Unnamed: 0,Low value count,High value count,Chi Square,p value
saintexupery,0,1,2.487792,0.114733
garfunkel,2,4,4.235421,0.039589
chukutien,0,1,2.487792,0.114733
snells,0,1,2.487792,0.114733
leylandmanaged,0,1,2.487792,0.114733
pencils,2,0,0.803926,0.369922
frontiersman,0,3,7.463376,0.006297
dispensersa,1,0,0.401963,0.526077
dividing,2,2,0.889755,0.345544
kirsch,0,1,2.487792,0.114733


### Chi-Squared Results

The pvalues are all less than the 5% threshold. None of the terms was statistically significant in usage between high value and low value rows. Also the chi-squared test is more valid when the freqeuncies are larger

### Popular Categories per Round

The game of Jeopardy has 4 different rounds and we are interested to find out the most frequent category of questions in each of them.

In [20]:
jeopardy['Round'].value_counts(normalize=True)*100

Jeopardy!           49.507475
Double Jeopardy!    48.812441
Final Jeopardy!      1.675084
Tiebreaker           0.005000
Name: Round, dtype: float64

In [21]:
for i in jeopardy['Round'].unique():
    j_round = jeopardy.groupby(['Round']).get_group(i)
    top_cat = j_round['Category'].value_counts(normalize=True)[0]*100
    top_cat_name = j_round['Category'].value_counts().index[0] 
    
    print(f'''
    {top_cat_name} category has {top_cat:.3}% of the questions in {i} round.
''')


    WORD ORIGINS category has 2.39% of the questions in Final Jeopardy! round.

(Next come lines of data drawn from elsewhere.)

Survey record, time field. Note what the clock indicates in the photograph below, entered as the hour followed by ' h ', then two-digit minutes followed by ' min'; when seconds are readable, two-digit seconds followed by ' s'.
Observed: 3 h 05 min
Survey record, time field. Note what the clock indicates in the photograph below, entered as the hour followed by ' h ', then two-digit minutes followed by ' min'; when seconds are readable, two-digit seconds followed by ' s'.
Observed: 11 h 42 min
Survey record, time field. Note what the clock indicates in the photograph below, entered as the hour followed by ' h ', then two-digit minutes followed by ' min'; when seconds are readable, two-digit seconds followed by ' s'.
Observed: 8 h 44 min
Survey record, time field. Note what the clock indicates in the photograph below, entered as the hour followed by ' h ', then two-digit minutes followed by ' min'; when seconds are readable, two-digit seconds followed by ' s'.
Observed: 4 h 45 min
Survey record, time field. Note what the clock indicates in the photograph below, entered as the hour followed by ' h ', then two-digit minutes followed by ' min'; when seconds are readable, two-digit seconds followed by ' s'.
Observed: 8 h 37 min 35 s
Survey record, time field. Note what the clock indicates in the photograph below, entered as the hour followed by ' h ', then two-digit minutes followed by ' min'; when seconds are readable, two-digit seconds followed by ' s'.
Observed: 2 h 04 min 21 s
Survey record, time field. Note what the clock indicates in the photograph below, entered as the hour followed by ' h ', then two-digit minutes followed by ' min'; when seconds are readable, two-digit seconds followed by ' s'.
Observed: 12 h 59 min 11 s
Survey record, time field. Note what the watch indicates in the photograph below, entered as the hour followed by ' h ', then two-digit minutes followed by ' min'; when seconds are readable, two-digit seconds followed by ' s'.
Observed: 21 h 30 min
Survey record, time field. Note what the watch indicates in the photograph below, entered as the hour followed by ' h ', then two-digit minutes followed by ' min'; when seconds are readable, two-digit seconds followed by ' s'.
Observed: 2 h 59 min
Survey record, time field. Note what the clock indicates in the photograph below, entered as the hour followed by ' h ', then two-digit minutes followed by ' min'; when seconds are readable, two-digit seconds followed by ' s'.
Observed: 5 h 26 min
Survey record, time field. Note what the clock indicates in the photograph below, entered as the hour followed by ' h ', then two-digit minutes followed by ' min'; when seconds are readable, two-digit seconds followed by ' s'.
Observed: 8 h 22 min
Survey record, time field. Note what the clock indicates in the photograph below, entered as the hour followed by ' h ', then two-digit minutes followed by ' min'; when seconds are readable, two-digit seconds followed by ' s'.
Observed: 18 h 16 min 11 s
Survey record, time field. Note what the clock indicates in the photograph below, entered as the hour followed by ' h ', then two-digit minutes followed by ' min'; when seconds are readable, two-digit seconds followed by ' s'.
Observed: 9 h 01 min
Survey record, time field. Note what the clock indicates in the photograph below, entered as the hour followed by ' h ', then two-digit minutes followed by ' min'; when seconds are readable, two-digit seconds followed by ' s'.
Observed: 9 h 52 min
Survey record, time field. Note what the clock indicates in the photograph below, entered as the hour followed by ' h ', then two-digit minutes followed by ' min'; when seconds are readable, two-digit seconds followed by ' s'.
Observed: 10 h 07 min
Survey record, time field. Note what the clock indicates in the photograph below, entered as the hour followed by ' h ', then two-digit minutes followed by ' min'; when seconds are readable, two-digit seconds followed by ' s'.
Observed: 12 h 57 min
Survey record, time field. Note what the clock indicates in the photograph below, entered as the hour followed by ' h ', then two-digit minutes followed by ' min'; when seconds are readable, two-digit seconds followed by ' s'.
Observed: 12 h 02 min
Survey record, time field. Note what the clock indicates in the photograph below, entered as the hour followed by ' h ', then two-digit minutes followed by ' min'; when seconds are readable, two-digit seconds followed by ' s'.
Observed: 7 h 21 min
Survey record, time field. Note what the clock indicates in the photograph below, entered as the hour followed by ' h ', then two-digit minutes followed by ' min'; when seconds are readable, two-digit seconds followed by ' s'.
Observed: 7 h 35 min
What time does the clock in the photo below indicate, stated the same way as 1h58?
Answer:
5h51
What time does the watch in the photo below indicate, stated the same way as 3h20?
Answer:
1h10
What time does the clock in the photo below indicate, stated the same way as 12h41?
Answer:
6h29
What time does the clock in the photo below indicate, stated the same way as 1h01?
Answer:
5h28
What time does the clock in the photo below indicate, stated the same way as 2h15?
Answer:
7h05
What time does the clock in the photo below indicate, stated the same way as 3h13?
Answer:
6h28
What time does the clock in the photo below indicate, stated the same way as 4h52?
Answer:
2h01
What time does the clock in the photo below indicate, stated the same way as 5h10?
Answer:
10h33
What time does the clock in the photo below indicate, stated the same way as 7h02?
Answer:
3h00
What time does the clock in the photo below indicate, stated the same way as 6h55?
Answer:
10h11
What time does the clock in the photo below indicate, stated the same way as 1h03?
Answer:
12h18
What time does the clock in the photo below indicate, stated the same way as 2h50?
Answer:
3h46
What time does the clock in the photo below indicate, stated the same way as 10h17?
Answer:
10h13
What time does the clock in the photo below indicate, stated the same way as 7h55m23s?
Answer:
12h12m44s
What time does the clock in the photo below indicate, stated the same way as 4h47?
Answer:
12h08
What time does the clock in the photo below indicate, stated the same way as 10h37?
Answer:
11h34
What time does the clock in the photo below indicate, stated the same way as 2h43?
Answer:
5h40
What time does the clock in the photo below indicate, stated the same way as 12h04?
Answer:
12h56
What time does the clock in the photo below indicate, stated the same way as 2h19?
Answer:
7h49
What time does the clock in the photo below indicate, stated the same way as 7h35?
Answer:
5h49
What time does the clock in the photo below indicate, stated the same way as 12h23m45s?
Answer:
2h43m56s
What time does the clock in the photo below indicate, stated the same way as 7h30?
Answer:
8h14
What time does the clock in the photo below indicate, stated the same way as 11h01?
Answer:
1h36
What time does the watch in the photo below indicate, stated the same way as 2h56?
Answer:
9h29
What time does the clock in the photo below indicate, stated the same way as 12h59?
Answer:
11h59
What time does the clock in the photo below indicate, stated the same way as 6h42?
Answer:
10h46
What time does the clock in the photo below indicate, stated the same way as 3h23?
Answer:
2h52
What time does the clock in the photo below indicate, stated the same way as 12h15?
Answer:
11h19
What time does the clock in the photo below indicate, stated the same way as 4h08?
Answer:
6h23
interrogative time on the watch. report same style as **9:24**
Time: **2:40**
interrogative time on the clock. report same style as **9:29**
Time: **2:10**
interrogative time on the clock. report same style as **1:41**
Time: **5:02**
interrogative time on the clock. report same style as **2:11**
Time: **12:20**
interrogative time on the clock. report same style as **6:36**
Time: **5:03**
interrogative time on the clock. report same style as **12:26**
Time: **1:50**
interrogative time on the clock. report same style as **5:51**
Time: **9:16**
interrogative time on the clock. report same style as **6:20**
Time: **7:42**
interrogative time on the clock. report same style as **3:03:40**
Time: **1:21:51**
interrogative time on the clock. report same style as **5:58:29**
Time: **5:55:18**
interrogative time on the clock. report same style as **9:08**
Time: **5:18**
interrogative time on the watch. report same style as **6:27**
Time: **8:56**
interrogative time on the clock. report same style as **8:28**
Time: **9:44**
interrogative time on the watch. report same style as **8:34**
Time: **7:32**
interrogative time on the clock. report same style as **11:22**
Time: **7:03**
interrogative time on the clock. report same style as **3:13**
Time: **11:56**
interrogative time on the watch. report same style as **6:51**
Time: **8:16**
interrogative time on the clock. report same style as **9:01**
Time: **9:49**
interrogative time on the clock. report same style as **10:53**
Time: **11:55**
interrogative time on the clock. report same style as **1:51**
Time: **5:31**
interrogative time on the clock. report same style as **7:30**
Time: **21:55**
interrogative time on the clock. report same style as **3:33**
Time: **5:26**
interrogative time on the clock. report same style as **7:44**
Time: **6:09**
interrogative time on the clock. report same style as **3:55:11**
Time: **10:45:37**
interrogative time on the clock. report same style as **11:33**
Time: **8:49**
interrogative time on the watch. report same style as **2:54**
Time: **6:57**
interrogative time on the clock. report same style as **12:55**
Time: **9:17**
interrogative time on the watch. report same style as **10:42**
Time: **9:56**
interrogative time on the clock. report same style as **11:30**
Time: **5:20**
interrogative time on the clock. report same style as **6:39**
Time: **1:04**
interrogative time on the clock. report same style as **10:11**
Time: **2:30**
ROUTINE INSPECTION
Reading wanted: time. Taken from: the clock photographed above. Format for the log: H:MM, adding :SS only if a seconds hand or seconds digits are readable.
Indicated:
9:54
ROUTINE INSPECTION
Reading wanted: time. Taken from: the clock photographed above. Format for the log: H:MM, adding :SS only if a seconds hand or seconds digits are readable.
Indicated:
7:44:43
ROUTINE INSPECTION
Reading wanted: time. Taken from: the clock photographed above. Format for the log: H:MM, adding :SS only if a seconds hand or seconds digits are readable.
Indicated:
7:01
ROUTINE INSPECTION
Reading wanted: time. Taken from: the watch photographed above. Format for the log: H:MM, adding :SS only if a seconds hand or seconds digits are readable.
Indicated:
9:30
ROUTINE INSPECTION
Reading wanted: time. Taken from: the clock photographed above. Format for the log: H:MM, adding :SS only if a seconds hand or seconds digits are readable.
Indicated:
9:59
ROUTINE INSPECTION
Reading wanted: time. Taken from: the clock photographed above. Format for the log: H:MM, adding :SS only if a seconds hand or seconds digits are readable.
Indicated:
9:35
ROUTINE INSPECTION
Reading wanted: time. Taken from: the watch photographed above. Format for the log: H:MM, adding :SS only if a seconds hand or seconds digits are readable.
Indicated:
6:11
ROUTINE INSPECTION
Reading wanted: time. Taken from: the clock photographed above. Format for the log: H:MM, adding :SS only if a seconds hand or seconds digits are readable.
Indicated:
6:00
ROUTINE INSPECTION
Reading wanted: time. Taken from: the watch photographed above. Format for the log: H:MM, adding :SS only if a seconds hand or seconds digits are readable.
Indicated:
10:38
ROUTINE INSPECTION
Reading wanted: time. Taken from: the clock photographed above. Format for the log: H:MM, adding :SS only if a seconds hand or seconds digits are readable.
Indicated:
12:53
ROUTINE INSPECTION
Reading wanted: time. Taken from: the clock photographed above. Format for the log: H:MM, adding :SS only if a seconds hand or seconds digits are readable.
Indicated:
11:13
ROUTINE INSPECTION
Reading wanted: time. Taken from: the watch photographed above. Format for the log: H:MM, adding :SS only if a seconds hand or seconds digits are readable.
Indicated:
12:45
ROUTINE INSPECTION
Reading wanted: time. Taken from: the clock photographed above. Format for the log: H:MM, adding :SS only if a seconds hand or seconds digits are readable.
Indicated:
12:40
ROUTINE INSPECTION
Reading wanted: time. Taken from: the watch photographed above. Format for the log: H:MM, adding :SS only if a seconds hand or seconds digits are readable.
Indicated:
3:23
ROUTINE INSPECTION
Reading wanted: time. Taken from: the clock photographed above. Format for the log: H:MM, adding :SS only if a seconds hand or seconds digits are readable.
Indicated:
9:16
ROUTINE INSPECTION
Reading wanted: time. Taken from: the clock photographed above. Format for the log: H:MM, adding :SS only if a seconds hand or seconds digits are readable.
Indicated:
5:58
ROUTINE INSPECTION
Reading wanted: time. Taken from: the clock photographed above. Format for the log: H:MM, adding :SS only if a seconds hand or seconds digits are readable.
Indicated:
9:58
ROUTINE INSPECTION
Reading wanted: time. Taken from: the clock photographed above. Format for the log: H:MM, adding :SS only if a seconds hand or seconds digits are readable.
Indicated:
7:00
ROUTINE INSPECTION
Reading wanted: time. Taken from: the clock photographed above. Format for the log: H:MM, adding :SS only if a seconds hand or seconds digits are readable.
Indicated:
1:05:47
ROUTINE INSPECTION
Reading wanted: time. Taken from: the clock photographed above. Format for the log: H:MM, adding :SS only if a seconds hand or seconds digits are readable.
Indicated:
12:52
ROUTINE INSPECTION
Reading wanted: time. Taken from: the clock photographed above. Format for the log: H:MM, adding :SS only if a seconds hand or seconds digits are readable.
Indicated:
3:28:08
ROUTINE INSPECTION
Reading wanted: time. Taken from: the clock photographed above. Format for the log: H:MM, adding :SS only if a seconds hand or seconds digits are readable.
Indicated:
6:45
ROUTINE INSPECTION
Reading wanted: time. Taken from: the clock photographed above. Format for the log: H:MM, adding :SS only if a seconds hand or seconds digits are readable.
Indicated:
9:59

    LITERATURE category has 0.359% of the questions in Double Jeopardy! round.


    TELEVISION category has 0.353% of the questions in Jeopardy! round.


    CHILD'S PLAY category has 1e+02% of the questions in Tiebreaker round.



Jeopardy! and Double Jeopardy! rounds comprise 98% of the data. However even that we know the top categories of questions for these rounds they constitute only a small percent, so probably the questions come from numerous fields and focusing on a particular category won't be significant

### Conclusion

From the analysis above we concluded that:
* An average of 5.8% of the words that form the answer also occur in the question 
* The mean proportion of terms that occured in past questions and are recycled is 68 %
* According to the chi-squared test, we didn't find statistically significant values of frequencies of words that appear more on high value questions.
* Focusing on a particular domain of questions is not significant since they constitute only a small percentage of the total questions
Therefore, from these strategies the best one would be to study past questions.